Repeating the weather bureau’s prediction that at least 16 more typhoons may hit the country, the President instructed local governments and concerned regional government agencies to fast track the rehabilitation of areas affected by Frank.

She received reports from government officials on ongoing projects, such as rehabilitation of school buildings, roads and bridges, which were damaged by recent typhoons and floods in Central Luzon.

In Clark Freeport, the President designated Secretary Edgar Pamintuan as chairman and chief executive officer of North Rail Project, besides being chairman of the Subic-Clark Alliance for Development Council.

Pamintuan said Mrs. Arroyo has instructed him to complete the project, which will link the free port and Caloocan City in Metro Manila, by 2010.

A former Angeles City mayor, he had announced that he would immediately work for the repackaging and refinancing of the North Rail Project that started in 2003 with a loan of $400 million from China’s Import-Export Bank and $100 million from the Bases Conversion and Development Authority for the first phase, the 32-kilometer segment from Caloocan to Malolos City in Bulacan.
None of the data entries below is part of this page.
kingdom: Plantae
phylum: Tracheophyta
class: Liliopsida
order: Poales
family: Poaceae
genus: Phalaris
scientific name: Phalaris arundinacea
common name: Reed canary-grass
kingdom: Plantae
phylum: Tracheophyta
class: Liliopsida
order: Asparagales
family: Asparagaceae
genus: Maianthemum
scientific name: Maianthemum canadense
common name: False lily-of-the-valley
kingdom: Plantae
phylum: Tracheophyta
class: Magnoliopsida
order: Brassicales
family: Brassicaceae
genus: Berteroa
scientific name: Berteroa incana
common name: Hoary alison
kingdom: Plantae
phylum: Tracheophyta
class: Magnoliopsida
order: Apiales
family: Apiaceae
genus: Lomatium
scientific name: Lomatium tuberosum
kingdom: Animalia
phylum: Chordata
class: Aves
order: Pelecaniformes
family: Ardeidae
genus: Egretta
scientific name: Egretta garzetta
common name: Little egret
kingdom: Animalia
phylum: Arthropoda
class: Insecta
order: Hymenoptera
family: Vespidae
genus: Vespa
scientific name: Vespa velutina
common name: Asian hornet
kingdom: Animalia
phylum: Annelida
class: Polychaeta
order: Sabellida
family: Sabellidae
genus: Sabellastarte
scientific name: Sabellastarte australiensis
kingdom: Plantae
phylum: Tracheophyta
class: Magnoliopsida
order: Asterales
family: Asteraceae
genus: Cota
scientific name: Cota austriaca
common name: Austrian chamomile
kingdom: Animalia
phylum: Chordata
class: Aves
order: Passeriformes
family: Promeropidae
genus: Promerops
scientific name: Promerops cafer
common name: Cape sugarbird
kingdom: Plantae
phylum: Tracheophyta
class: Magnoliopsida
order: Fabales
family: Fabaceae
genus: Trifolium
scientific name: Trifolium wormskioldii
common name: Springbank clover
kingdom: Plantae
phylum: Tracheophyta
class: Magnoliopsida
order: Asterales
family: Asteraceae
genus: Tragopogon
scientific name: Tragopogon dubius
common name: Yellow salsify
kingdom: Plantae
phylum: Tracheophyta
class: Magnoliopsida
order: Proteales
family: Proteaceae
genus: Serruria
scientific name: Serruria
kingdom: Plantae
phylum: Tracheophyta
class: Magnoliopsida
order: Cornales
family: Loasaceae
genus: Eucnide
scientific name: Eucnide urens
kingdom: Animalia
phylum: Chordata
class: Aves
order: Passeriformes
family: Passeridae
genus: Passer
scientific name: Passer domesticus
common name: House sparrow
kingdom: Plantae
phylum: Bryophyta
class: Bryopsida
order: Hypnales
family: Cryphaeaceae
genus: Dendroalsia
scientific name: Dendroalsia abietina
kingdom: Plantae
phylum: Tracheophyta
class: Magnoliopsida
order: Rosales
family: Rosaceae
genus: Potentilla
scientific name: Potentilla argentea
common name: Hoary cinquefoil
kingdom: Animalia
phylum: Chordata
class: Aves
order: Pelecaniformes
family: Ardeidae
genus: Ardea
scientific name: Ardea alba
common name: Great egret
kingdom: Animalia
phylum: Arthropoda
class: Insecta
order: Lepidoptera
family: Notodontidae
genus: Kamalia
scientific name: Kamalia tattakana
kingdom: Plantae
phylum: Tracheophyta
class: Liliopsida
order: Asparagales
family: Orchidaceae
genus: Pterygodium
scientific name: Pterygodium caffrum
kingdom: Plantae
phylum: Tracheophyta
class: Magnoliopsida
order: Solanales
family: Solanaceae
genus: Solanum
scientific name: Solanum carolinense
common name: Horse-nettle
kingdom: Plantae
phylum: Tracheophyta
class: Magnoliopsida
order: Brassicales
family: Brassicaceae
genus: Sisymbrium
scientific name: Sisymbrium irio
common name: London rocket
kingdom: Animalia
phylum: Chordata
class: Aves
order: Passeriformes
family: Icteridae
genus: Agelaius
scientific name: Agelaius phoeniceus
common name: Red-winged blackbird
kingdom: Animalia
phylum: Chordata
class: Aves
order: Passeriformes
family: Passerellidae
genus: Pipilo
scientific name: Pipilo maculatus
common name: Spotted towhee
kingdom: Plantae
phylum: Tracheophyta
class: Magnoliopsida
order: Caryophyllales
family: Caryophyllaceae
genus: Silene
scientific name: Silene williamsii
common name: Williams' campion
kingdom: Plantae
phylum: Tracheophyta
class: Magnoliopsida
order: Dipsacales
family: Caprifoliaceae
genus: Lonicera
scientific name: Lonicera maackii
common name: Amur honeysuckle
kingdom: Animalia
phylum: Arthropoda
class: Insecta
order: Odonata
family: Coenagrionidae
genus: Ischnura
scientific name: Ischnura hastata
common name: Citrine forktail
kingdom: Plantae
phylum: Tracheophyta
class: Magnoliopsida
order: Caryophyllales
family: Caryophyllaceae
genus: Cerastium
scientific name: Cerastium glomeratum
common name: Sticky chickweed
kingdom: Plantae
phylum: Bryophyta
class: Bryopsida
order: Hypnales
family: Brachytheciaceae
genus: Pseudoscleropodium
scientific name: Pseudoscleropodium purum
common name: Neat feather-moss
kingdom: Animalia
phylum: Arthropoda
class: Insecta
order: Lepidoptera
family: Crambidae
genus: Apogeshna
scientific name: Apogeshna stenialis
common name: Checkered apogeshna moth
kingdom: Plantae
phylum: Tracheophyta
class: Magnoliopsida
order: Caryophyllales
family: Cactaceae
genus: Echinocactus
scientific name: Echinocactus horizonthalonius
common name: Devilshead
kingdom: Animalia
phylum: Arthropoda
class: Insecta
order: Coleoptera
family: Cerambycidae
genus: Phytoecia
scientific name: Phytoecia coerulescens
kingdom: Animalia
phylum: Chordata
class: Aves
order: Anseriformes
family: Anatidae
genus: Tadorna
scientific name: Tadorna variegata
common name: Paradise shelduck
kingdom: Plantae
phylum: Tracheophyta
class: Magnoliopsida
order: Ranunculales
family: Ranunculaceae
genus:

The project’s contractor, China’s National Machinery and Equipment Group, supposedly was chosen by the Chinese government without public bidding, but begged off from the project over rising prices of steel and other rail-construction materials.

The Chinese contractor also complained of a delay in the clearing of the railway’s right-of-way with informal residents or squatters and their relocation to resettlement areas.

During her visit to the Clark Freeport, Mrs. Arroyo got brief reports from Chairman Nestor Mangio and President/CEO Victor Jose Luciano of Clark International Airport Corp. about big developments at the Diosdado Macapagal International Airport complex since the President’s last visit in April.

Mangio and Luciano submitted brief reports to the President on the construction of the DMIA Terminal 2 project.

Costing $164 million, the international airport’s Terminal 2 project is designed to accommodate some seven million air passengers a year. The existing terminal can accommodate only two million annually.

As soon as she arrived from the United States early Monday morning, Mrs. Arroyo inspected facilities at the newly opened Ninoy Aquino International Terminal 3. She, her delegation and some 350-odd passengers on board Philippine Airlines Flight PR-105 from San Francisco were the first-ever passengers to disembark at the controversial terminal.

Executive Secretary Eduardo Ermita said the new terminal is undergoing “dry-run” proceedings to prepare it for its eventual opening soon.

“This is not the official opening. This is a dry run because we want to test the remaining systems that have to be tested like, for example, the air-conditioning, escalators, baggage carousel and of course the facilities. So the President wants to see how things are. She wants to have a feel if indeed, in case the legal aspects are finished, then we can finally open [the airport to the public],” Ermita added.

With its “soft opening,” Michael Defensor, Terminal 3 Task Force head, said the terminal would be opened to domestic flights in three weeks, and international flights, within six to seven months.